(Document extract)
*** Block opens ***
A bit of my Biology Assignment - Plant Physiology and Anatomy

Hey Everyone,

One of my major assignments at the moment is my Biology assignment on the effects of geotropism and phototropism upon plant shoot erientation. and as part of that I have to do a section of plant physiology and anatomy, and figured I may as well include a bit of it here on my blog, to stop it going stagnant :). So here it is:

With over 275,000 plant species, no one-plant species can be used as a typical example of a plants physiology and anatomy.  All flowering plants, or angiosperms, are either Monocots (monocotyledonae), or Dicots (Dicotyledonae), for classification for monocots and dicots refer Table 1-1 (Starr & Taggart, 1992).

Monocots (monocotyledonae)	Dicots (Dicotyledonae)
One cotyledon (part of embryo in the seed)	Two cotyledon
Flora parts usually occur in threes or multiples thereof	Floral parts usually occur in fours or fivers or multiples thereof
Leaf veins usually are parallel	Leaf veins usually are netlike
Pollen grains basically have one pore or furrow	Pollen grains basically have three pores or furrows
Bundles of vascular tissue distributed throughout ground tissues of stem	Bundles of vascular tissue positioned in a ring in stem
E.g. grasses, lilies, orchids, irises, cattails, and palms	E.g. nearly all familiar trees and shrubs other than gymnosperms, are dicots

Table 1‑1 Differences between monocotyledonae, and dicotyledonae

The root systems (below ground, pertaining to the roots of the plant) and shoot systems (above ground, pertaining to the stems, leaves and flowers) of monocots and dicots are composed of three different varieties of tissues: dermal, ground, and vascular tissues (Starr & Taggart, 1992).

Dermal tissues include the epidermis that covers and protects the surfaces of primary plant parts; and the periderm, that replaces the epidermis on plants showing secondary growth.  Ground tissues can be split into 3 different types.  The parenchyma, generally thin walled, and pertains to the bulk of the fleshy parts of the plants, living parenchyma cells function in photosynthesis, storage, and other tasks.  Collenchyma and sclerenchyma are the two other types, characterized by thickened cell walls, and providing mechanical support for growing plant parts (Starr & Taggart, 1992).

Vascular plant tissues include xylem and phloem.  Xylem contains water-permeable cells that interconnect to form tubes for the conduction and transport of water and dissolved minerals.  Phloem is a food-conducting tissue, containing cells joined end to end, to form pipelines for the transport of sugars and other metabolic products from the leaves.  The cytoplasts of all conterminous living cells are interconnected at cell junctions, or plasmodesmata (Starr & Taggart, 1992).
*** Block closes ***
(Given records)
*** Block opens ***
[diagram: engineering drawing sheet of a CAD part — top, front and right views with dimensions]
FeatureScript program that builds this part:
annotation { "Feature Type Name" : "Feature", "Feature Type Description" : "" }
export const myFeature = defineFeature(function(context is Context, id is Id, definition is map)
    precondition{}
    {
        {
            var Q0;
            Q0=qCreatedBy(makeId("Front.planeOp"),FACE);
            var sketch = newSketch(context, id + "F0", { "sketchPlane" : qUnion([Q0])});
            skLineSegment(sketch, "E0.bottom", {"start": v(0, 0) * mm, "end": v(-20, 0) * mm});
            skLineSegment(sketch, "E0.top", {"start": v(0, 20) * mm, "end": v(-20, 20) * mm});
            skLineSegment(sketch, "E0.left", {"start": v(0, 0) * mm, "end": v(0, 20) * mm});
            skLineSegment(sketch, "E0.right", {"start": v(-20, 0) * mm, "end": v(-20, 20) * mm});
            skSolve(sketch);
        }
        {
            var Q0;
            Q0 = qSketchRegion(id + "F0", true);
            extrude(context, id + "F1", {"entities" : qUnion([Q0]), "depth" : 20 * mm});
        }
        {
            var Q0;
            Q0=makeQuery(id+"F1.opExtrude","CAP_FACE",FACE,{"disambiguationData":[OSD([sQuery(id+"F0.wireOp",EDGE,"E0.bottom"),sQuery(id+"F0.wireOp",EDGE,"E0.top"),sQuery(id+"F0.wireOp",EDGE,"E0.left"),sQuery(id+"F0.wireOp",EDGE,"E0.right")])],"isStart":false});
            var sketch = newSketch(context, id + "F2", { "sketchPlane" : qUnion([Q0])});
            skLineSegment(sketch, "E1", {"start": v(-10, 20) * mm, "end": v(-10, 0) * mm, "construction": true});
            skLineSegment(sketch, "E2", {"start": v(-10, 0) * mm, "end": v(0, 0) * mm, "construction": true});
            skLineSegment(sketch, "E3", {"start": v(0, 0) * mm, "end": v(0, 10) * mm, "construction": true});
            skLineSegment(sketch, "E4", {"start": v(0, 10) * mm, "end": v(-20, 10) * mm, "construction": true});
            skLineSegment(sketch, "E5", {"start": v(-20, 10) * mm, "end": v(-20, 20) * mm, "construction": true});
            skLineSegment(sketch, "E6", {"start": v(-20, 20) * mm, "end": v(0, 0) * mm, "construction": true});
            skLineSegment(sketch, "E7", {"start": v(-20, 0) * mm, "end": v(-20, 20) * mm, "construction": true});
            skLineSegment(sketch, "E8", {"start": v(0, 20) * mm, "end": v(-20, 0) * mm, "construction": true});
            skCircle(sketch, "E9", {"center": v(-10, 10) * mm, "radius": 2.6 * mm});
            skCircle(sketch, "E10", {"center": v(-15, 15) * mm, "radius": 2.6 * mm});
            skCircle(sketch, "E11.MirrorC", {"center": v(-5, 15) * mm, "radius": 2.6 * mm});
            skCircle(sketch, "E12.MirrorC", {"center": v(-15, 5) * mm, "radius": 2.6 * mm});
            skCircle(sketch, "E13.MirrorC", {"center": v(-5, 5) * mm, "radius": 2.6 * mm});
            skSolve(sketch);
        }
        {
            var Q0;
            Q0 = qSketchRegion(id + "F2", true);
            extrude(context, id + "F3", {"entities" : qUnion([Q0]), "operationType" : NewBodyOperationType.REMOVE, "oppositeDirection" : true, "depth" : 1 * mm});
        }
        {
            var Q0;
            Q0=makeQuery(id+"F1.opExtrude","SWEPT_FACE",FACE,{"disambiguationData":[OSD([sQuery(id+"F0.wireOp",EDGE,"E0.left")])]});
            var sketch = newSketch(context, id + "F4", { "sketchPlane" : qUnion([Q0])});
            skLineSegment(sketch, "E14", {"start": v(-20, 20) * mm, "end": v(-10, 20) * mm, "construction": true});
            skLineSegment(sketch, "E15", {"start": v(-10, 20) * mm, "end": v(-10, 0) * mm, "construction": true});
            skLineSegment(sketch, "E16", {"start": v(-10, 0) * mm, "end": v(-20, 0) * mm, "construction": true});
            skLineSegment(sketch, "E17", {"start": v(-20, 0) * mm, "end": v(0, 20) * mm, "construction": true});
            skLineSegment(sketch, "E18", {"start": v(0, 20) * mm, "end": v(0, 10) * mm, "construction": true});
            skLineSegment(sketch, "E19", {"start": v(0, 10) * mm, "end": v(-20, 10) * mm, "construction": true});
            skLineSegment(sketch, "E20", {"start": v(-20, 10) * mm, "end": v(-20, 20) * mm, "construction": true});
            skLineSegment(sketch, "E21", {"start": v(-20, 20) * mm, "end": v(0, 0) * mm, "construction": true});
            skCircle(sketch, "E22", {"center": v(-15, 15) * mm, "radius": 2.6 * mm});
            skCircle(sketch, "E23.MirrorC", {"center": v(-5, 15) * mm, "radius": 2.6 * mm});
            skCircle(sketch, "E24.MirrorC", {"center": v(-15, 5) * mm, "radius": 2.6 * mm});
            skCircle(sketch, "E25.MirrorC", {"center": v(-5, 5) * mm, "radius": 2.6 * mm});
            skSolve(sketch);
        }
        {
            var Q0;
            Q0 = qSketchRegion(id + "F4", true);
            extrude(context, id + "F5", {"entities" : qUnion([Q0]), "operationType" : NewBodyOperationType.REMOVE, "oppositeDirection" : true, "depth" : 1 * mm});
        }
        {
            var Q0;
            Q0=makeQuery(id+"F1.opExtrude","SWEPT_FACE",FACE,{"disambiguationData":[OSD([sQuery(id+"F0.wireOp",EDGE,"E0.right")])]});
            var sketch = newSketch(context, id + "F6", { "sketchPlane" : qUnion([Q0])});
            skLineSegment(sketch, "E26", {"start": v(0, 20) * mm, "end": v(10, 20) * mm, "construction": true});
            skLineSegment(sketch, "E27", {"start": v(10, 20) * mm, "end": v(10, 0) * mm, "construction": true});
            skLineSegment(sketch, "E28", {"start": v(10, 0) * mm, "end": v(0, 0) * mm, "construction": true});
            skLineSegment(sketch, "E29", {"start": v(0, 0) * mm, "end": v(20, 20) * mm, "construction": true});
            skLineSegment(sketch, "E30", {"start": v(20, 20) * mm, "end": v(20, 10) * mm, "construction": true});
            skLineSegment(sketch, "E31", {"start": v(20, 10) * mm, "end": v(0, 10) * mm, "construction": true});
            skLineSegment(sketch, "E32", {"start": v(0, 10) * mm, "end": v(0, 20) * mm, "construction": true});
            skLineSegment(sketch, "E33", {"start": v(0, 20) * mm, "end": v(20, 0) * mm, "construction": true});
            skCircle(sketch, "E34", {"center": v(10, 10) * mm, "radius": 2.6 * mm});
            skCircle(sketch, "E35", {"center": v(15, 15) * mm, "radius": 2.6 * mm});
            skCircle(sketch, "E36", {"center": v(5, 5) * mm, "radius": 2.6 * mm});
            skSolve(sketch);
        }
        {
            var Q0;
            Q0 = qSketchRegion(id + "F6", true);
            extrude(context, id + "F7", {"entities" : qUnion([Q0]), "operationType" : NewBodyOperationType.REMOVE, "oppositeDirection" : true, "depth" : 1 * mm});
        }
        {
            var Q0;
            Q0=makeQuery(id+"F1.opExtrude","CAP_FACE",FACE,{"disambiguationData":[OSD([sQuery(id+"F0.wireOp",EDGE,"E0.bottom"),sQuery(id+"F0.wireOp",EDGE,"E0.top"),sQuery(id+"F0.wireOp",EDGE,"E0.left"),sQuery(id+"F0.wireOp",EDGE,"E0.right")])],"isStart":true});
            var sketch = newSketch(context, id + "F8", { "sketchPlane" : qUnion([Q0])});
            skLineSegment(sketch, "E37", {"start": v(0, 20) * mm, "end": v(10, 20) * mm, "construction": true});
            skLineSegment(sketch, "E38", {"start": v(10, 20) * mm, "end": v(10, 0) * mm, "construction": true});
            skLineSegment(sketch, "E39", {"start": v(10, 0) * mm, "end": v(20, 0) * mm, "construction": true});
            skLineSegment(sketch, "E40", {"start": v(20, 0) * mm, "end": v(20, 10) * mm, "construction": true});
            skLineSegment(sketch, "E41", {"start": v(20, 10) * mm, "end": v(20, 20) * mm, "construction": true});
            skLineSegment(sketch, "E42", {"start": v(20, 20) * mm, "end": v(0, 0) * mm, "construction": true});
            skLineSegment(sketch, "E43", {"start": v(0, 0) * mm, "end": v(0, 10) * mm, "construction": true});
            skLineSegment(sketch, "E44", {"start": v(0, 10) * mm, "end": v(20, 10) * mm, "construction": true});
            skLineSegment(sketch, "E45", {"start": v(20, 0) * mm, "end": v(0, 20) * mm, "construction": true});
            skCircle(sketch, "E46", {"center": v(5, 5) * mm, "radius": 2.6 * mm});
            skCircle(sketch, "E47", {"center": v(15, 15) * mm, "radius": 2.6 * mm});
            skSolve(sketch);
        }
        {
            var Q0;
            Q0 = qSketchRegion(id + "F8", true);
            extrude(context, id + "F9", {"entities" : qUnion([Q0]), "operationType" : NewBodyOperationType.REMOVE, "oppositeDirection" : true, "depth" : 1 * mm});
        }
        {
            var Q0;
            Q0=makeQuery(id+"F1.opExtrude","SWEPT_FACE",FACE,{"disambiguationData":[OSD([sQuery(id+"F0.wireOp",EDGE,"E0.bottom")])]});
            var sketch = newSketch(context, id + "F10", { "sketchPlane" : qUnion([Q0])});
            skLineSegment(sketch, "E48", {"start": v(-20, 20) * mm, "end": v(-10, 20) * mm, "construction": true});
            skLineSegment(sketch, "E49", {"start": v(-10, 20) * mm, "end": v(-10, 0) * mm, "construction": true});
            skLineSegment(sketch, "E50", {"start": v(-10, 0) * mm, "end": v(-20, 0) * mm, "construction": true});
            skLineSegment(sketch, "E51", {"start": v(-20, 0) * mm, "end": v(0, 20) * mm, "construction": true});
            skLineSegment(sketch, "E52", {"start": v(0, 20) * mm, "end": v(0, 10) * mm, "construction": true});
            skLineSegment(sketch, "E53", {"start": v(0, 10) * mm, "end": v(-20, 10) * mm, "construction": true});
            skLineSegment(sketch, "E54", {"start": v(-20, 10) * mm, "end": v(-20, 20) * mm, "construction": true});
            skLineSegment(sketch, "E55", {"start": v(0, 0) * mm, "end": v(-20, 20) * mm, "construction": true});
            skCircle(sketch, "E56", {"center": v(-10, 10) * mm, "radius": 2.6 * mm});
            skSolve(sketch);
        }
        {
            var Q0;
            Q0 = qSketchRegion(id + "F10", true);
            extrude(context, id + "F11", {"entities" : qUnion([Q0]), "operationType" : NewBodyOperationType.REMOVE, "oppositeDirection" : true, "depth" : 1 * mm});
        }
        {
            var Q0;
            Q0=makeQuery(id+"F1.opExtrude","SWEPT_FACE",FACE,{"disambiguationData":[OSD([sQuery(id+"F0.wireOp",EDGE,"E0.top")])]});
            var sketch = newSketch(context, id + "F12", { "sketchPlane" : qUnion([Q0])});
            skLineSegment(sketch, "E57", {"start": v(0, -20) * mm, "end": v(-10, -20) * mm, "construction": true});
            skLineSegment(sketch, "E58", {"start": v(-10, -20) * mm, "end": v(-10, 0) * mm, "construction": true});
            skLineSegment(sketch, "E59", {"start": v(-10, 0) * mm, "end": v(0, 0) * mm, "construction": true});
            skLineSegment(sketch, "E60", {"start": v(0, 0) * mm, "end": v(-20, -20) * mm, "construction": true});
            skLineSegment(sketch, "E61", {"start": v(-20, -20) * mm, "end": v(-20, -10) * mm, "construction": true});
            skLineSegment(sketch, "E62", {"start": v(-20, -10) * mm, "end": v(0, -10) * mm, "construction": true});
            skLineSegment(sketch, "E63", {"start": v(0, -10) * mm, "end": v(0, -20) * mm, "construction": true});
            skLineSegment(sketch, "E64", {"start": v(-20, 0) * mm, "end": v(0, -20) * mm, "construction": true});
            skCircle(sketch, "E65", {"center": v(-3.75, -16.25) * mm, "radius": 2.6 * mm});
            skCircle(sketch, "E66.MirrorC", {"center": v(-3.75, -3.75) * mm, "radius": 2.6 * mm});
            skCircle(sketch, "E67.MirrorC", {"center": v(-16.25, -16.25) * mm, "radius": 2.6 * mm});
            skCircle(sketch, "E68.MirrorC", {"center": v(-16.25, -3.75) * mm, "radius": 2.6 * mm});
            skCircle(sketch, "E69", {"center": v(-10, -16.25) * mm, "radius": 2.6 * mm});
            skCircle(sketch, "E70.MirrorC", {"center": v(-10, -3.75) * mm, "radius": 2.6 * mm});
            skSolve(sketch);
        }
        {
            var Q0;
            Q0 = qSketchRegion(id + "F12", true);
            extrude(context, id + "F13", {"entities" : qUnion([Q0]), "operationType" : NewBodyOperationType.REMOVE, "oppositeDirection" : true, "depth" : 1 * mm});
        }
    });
*** Block closes ***
(Study questions)
1. Summarize the blog post on plant anatomy in two sentences.
2. Write the next paragraph of the blog post on plant anatomy.

(Answers provided)
1. All flowering plants are either monocots or dicots, which differ in the number of cotyledons, how many floral parts they have, leaf venation, the pores or furrows on pollen grains and how vascular bundles are arranged in the stem. The root and shoot systems of both are made of dermal, ground and vascular tissues, and the vascular tissues are xylem, which conducts water and dissolved minerals, and phloem, which transports sugars and other metabolic products from the leaves.

2.
Plant growth originates at meristems, as summarized in figures 1.1 and 1.2.

Figure 1.1 summary of primary and secondary growth during the development of a stem from a vascular plant (Starr & Taggart, 1992)

Figure 1.2 Summary of primary and secondary growth during the development of a root from a vascular plant (Starr & Taggart, 1992)

“Primary growth, in which roots and shoots elongate, originates at apical meristems, the undifferentiated tissue of self-perpetual cells at root and shoot tips”.  Descendants of some cells of the apical meristem produce the primary tissues.  Lateral meristems (vascular cambium and cork cambium) increase the diameter of stems and roots of plants showing secondary growth.” (Starr & Taggart, 1992)

Stems present photosynthetic tissues, such as leaves, favourable exposure to light, whilst also allowing flowers favourable display for pollinators.  Plant stem’s vascular tissues distribute substances to and from roots, leaves and other plant parts. Dicot stems have vascular bundles arrayed as a cylinder that separates the ground tissue into cortex and pith; whilst monocot stems have vascular bundles distributed throughout the ground tissues.  The photosynthetic parenchyma cells are located between the upper and lower epidermis layer of leaves, whit abundant air spaces surrounding them.  Plentiful openings, or stomata, in the lower epidermal layer allow water vapour and gasses to move across the waxy cuticle (Starr & Taggart, 1992).

Roots act to absorb water and dissolved minerals from the surroundings, and conduct them to aerial plant parts, which could not access the substances otherwise.  The plants also act to anchor and occasionally support the plants, and often offer food storage areas (Starr & Taggart, 1992).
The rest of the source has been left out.